__INPUT FOR THIS TASK__:
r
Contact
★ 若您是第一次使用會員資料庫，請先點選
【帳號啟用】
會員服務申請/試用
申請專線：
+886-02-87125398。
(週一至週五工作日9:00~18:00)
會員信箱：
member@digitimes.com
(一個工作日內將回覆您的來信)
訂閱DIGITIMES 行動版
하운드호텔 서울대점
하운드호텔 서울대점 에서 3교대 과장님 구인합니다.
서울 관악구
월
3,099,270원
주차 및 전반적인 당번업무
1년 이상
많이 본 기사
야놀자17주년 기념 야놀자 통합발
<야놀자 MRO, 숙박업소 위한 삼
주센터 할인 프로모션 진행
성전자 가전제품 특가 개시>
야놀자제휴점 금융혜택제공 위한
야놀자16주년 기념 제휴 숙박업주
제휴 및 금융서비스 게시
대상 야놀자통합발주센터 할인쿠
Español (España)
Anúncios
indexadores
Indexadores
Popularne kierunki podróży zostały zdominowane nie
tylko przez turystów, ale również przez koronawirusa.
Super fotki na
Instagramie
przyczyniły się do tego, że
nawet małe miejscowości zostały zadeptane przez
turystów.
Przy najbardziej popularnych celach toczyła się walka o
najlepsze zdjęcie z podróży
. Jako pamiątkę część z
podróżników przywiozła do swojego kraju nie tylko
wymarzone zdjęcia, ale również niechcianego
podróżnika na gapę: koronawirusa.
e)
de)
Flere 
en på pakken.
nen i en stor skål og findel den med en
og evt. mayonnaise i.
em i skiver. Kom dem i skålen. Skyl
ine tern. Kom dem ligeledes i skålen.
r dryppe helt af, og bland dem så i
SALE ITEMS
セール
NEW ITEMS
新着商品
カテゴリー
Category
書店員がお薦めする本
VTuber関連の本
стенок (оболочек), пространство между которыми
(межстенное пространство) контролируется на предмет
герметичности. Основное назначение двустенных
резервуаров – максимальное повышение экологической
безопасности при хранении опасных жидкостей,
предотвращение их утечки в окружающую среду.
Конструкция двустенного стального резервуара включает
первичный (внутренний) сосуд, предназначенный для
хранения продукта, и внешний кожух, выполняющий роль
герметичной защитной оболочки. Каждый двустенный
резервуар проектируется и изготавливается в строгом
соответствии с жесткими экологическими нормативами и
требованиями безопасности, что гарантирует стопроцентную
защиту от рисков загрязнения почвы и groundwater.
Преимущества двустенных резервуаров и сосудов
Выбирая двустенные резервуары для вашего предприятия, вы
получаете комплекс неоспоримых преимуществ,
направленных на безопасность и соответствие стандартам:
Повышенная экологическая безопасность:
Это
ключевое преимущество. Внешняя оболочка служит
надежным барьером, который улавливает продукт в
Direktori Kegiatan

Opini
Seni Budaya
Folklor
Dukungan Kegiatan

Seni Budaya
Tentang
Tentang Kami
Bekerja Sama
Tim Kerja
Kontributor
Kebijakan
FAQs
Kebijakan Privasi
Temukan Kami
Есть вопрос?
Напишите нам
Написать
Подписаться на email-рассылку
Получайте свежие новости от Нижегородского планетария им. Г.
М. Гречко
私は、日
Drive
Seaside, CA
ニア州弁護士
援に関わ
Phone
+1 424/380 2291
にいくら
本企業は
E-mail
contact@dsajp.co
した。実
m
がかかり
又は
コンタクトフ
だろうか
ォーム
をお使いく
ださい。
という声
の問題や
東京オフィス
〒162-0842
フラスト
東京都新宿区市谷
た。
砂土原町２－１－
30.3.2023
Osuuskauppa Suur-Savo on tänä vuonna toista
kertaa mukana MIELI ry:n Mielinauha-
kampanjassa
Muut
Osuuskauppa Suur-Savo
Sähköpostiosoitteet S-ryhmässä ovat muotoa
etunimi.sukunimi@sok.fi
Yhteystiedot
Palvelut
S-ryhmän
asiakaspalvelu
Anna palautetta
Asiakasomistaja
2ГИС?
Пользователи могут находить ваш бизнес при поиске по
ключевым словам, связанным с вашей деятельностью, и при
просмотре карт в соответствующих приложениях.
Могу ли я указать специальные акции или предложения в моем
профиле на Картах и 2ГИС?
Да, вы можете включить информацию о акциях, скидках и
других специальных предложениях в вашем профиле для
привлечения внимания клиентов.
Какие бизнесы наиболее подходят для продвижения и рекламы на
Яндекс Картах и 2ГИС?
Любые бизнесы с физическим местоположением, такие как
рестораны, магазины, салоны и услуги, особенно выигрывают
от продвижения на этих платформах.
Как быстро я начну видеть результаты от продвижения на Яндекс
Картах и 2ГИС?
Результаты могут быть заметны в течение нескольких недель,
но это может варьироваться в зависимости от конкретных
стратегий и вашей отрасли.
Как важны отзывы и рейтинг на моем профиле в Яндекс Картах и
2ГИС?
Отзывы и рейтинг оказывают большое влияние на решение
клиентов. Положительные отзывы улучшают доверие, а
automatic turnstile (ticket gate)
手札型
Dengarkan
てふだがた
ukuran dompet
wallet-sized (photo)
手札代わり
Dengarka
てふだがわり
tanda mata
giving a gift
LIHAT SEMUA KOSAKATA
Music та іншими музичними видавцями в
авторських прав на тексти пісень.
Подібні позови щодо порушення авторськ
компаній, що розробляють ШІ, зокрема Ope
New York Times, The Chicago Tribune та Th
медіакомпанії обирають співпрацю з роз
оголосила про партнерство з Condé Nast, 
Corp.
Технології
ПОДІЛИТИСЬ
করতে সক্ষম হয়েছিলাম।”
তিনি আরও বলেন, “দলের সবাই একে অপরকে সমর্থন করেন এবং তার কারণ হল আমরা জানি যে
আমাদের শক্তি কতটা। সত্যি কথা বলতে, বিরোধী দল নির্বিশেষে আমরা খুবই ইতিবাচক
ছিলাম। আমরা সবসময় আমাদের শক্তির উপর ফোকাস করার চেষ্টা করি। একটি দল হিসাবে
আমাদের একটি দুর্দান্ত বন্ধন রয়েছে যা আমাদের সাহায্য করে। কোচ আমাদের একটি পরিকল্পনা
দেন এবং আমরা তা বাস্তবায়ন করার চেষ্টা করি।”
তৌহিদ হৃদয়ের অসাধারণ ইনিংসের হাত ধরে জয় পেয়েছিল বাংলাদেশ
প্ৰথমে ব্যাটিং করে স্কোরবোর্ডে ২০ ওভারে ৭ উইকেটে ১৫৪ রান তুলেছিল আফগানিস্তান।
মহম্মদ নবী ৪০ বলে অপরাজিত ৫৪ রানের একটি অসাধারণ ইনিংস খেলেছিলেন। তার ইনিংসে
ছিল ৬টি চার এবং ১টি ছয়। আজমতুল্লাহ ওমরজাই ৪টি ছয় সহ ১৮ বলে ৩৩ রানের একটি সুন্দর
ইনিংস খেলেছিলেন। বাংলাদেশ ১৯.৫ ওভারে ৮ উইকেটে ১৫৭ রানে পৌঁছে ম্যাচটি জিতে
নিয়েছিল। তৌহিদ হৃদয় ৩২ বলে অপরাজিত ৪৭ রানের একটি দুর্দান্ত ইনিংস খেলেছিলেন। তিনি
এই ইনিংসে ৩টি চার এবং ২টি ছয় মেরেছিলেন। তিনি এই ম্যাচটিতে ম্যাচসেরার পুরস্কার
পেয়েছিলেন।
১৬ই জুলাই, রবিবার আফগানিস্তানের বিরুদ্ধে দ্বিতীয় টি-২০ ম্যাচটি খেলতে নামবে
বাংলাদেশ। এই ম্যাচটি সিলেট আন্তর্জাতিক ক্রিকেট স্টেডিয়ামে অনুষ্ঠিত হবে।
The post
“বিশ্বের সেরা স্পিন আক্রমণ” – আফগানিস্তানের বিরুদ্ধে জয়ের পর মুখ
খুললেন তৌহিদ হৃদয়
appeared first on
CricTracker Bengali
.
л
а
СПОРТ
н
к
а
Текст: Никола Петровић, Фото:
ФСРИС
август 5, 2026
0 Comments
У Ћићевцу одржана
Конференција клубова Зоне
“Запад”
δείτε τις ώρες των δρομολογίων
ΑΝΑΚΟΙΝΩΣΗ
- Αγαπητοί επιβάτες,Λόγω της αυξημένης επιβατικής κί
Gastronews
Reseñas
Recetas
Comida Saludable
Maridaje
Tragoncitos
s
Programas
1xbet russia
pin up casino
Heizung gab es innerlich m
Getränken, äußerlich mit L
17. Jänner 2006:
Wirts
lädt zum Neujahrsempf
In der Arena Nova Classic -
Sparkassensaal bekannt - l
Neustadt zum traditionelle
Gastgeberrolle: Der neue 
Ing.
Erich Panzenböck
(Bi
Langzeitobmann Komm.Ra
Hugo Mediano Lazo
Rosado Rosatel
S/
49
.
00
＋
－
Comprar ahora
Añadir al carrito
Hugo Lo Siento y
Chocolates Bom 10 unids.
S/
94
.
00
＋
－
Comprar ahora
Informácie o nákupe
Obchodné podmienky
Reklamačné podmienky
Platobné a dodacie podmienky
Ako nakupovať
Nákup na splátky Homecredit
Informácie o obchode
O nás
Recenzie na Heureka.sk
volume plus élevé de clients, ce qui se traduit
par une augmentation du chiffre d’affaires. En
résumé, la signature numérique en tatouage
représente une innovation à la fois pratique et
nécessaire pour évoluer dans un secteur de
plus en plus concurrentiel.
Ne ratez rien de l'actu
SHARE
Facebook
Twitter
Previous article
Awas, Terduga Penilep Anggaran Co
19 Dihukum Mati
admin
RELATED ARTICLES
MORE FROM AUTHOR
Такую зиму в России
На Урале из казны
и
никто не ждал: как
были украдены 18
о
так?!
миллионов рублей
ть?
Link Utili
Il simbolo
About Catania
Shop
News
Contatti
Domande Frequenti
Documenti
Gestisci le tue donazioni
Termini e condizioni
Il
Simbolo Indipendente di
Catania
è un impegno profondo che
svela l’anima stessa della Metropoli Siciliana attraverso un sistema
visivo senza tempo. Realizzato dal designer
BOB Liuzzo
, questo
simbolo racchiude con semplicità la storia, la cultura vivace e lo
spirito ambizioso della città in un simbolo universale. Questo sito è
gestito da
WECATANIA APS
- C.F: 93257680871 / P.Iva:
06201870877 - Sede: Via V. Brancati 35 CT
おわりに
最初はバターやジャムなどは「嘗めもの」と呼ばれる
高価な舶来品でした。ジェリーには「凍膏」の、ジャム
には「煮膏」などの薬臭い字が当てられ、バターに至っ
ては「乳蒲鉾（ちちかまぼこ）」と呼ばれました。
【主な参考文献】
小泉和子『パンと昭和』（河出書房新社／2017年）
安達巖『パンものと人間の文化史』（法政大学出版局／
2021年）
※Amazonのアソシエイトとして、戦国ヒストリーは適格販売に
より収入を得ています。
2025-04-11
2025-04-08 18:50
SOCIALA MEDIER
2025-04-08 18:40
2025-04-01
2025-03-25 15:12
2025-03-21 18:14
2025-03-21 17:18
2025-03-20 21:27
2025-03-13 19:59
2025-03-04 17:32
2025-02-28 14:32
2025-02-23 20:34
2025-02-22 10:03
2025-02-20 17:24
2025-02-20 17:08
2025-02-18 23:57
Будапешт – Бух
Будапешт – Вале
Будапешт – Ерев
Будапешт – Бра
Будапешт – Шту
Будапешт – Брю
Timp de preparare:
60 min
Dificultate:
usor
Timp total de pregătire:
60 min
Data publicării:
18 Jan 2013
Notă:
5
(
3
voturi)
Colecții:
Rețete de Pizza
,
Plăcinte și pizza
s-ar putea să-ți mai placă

__TASK TO CARRY OUT__: Rewrite the stretch from the start of the rows through the line containing "대상 야놀자통합발주센터 할인쿠", changing "Contact" to "Contact Us" and leaving everything else as it is.

__ANSWER TO THE EXERCISE__:
r
Contact Us
★ 若您是第一次使用會員資料庫，請先點選
【帳號啟用】
會員服務申請/試用
申請專線：
+886-02-87125398。
(週一至週五工作日9:00~18:00)
會員信箱：
member@digitimes.com
(一個工作日內將回覆您的來信)
訂閱DIGITIMES 行動版
하운드호텔 서울대점
하운드호텔 서울대점 에서 3교대 과장님 구인합니다.
서울 관악구
월
3,099,270원
주차 및 전반적인 당번업무
1년 이상
많이 본 기사
야놀자17주년 기념 야놀자 통합발
<야놀자 MRO, 숙박업소 위한 삼
주센터 할인 프로모션 진행
성전자 가전제품 특가 개시>
야놀자제휴점 금융혜택제공 위한
야놀자16주년 기념 제휴 숙박업주
제휴 및 금융서비스 게시
대상 야놀자통합발주센터 할인쿠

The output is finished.